## [INSTRUCTIONS TO FOLLOW]
Write out the part of the cable clamp friction text below word for word, starting with "The quality and" and going on through "critical structural nodes.".

## [DOCUMENT EXTRACT]
--- START ---

Post-test inspection of the disassembled steel castings provided crucial forensic evidence. The primary slip interface was consistently identified between the base metal of the cable wires and the thermally-sprayed zinc coating on the clamp channel. The zinc layer exhibited clear, permanent indentations corresponding to the wire pattern, confirming that plastic deformation and wear of the coating occurred during the test, and that the frictional resistance was primarily generated at this specific material interface.
The quality and consistency of the zinc coating, and indeed the surface finish of the steel castings channel itself, are therefore paramount. Advanced steel casting equipment and controlled post-casting processes (like precise machining and consistent thermal spraying) are vital for achieving the uniform surface properties necessary for predictable and reliable frictional performance in these critical structural nodes.
Determination of the Comprehensive Friction Coefficient
The anti-sliding capacity is fundamentally related to the total effective clamping force provided by the bolts and the friction at the interfaces. For a clamp assembly with two primary friction surfaces (cable-to-body and cable-to-pressure-plate), the comprehensive friction coefficient, $\mu$, can be derived using the following equilibrium relation at the point of slip:
$$ F_k = \mu \cdot m \cdot \sum_{i=1}^{n} P_{e}^{(i)} $$
where:
$F_k$ is the experimentally measured anti-sliding capacity (kN).

--- END ---

## [EXTRACTED RECORDS]
--- START ---

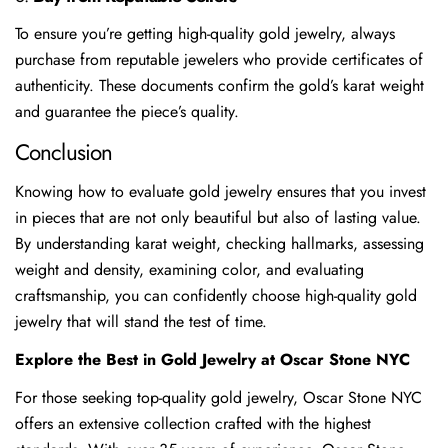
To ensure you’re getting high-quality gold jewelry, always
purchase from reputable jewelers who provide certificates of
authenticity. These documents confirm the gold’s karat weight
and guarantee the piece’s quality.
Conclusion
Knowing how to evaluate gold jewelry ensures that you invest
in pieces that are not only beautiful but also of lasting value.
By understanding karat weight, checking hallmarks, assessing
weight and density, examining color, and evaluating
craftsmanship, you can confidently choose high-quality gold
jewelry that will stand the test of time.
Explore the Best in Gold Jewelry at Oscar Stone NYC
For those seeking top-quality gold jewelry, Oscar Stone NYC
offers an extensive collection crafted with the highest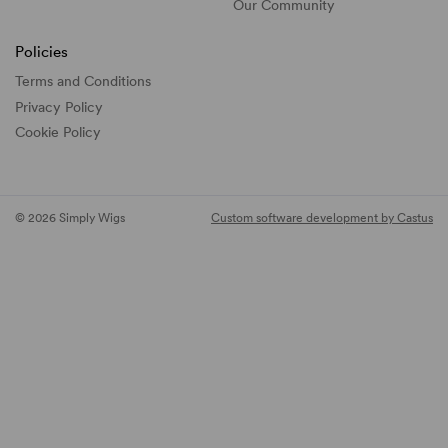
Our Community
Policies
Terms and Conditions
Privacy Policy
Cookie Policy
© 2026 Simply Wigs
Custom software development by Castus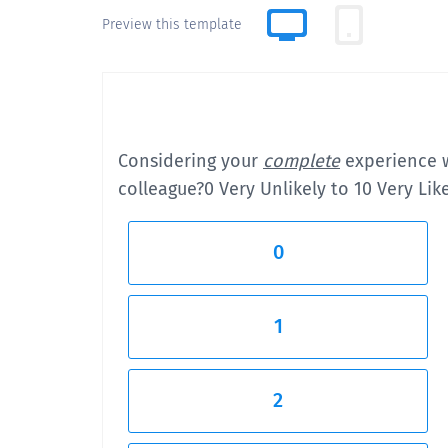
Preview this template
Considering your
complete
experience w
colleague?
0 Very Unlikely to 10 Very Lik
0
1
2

--- END ---

## [EXERCISE SOLUTION]
The quality and consistency of the zinc coating, and indeed the surface finish of the steel castings channel itself, are therefore paramount. Advanced steel casting equipment and controlled post-casting processes (like precise machining and consistent thermal spraying) are vital for achieving the uniform surface properties necessary for predictable and reliable frictional performance in these critical structural nodes.